Inpatient treatment offers a wide range of services but can cost substantially more than outpatient treatment. Outpatient treatment is far more affordable and is typically an effective option for those who have a mild to moderate level of withdrawal. Outpatient services are suitable for people who have good mental and physical health without a long history of delinquent drinking.
Rehab treatment programmes may include services ranging from medical care and mental health treatment to Cognitive behavioural therapy (CBT) and counselling aimed at preventing relapse.
Inpatient treatment at a medical facility or hospital is less common than it used to be but should not be ruled out in the presence of severe medical or mental health problems.
Residential rehab facilities usually run programmes for a period of 1-3 months, longer if additional treatment is required. This is the better option for those who struggle to remain sober.
Day treatment or partial hospitalization offers daily treatment (Weekdays) and the person continues to live at home.

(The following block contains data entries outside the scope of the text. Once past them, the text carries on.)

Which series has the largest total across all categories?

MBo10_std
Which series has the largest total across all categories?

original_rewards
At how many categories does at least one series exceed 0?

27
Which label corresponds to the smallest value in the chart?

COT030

Intensive outpatient treatment includes scheduled sessions that are longer and more probative than conventional outpatient treatments. This form of treatment can be engaged in after any of the available programmes or as the first line of treatment.
Online programmes: With the current issues relating to the COVID 19 pandemic, a need for more innovative methods of treatment has brought about some inventive ways in which to engage without the physical risk of contact. Intensive one-on-one and group sessions are now easily available via Zoom or similar platforms. This allows people suitable alternatives to treatment within a facility or as a means of maintenance treatment.

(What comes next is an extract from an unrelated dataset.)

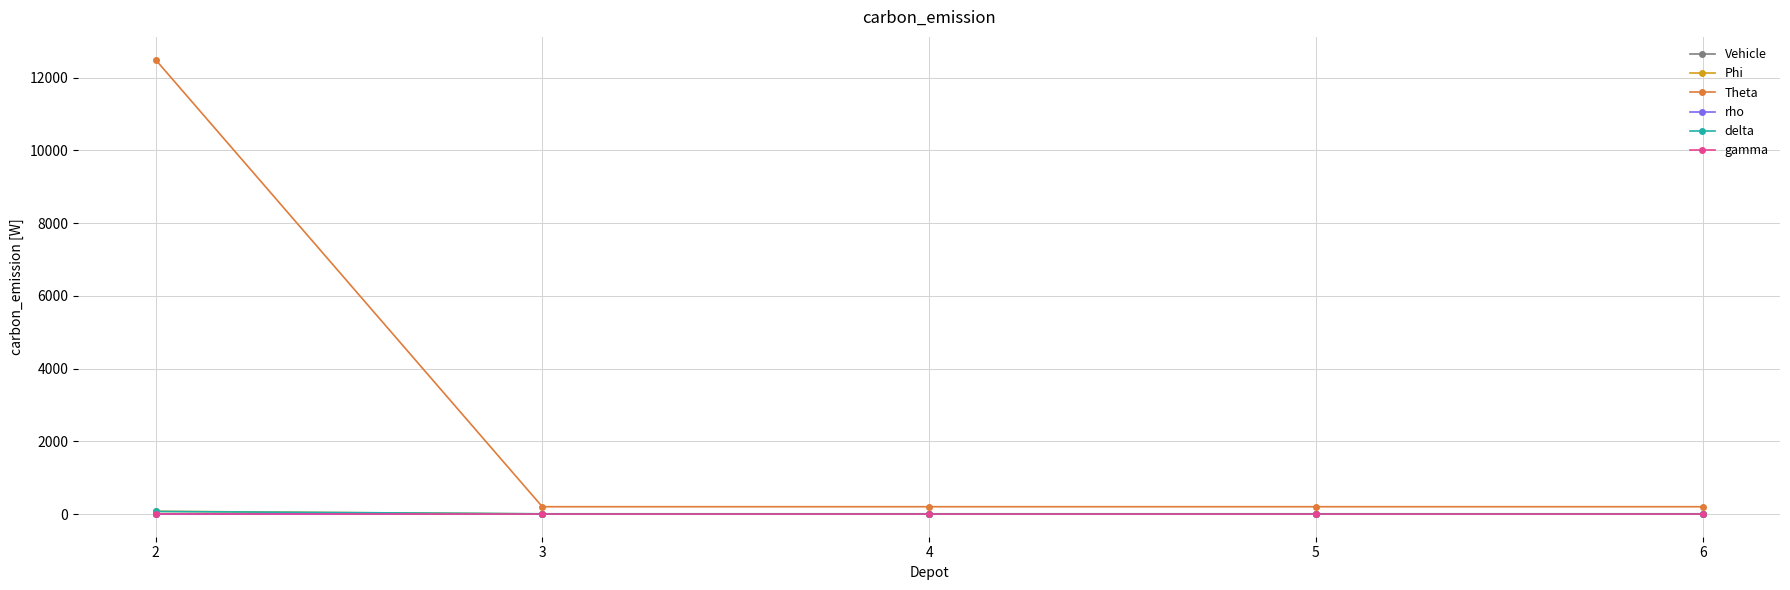

True or false: Phi has a value of 1.0 at 3.

True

Choosing the right programme
A needs assessment is a good way to start.
Consider the following questions as you set out to choose a comprehensive programme that will take care of your personal requirements:
- What medical or mental health issues do you have?

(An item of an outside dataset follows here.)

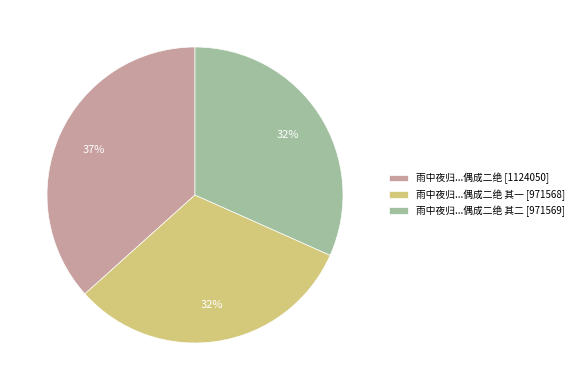

Approximately how many times larger is the value at 雨中夜归...偶成二绝 其一 [971568] compared to 雨中夜归...偶成二绝 [1124050]?

0.9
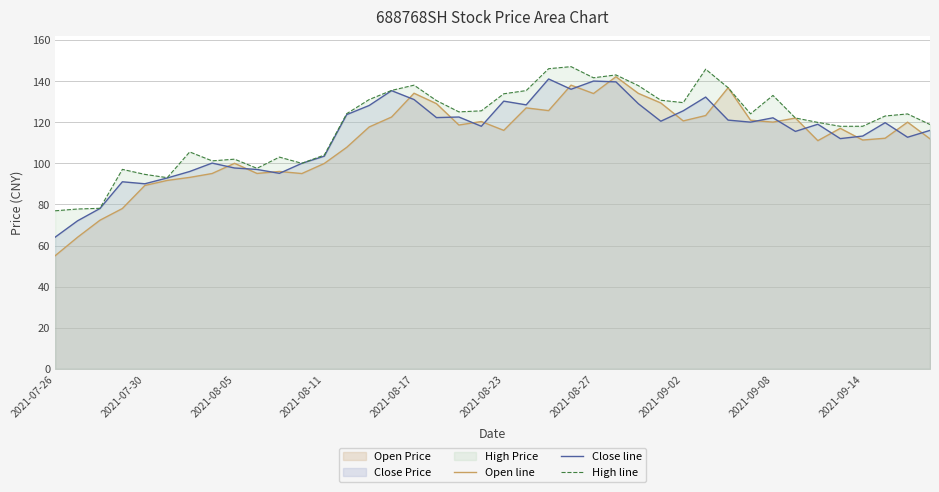

How many series are shown in this chart?

3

- What type of support base do you have?
- How long have you had a problem with drinking?
If you are in general good health and have not been drinking for very long, an outpatient programme may be the right choice for you. In the event that you have multiple issues and a longer history of problem drinking, it may be best to consider an inpatient treatment option.
Once you have dealt with these questions you can look into treatment that provides licensed quality care with a high success rate and that falls within your affordability bracket.
You may want to consider asking the following questions of potential treatment facilitators:
- Do you accept medical aid?
- How is your staff trained and are they licensed?
- Can you send an outline of the treatment plan?
- Do you offer counseling and medical services?
- Do you have a relapse prevention programme in place?
- Is there aftercare when I’m done with the program?
Medical aid cover
Addiction treatment services fall under the PMB (Prescribed minimum benefits) in South Africa and as such 3 weeks of treatment are covered according to the particular scheme’s rates. There may be a shortfall or copayment that must be made out of pocket depending on the rates of the chosen treatment facility. It is a good idea to get hold of your medical aid and ask them exactly how it works and what they cover.
Follow up care / long term recovery
It is wise to view the treatment of alcohol use disorder as ongoing, as is the case with all other chronic illnesses, like diabetes or asthma. Once all of the treatments and sessions slow down and a sense of normality returns, the possibility of relapse becomes higher. Follow-up care for at least a year will minimize the likelihood of relapse significantly. 12-step programmes, one on one therapy, and peer group therapies are great options to bolster long-term recovery.
There is always help and there is always hope.